# Activity:
Set every line of the data down again exactly, and keep the pictures out.
[[ Data records, beginning ]]
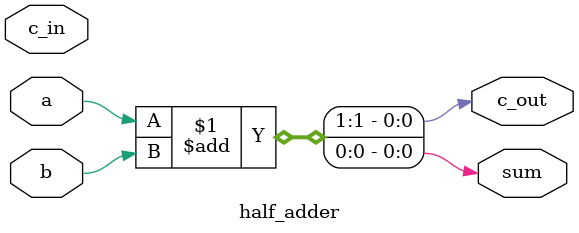
<source format=v>
module half_adder(
    sum,
    c_out,
    c_in,
    a,
    b
    );
   
output sum;
output c_out;
input a;
input b;
input c_in;

assign {c_out, sum} = a + b;

endmodule
</source>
[[ Data records, end ]]
# Result for this exercise:
<source format=v>
module half_adder(
    sum,
    c_out,
    c_in,
    a,
    b
    );
   
output sum;
output c_out;
input a;
input b;
input c_in;

assign {c_out, sum} = a + b;

endmodule
</source>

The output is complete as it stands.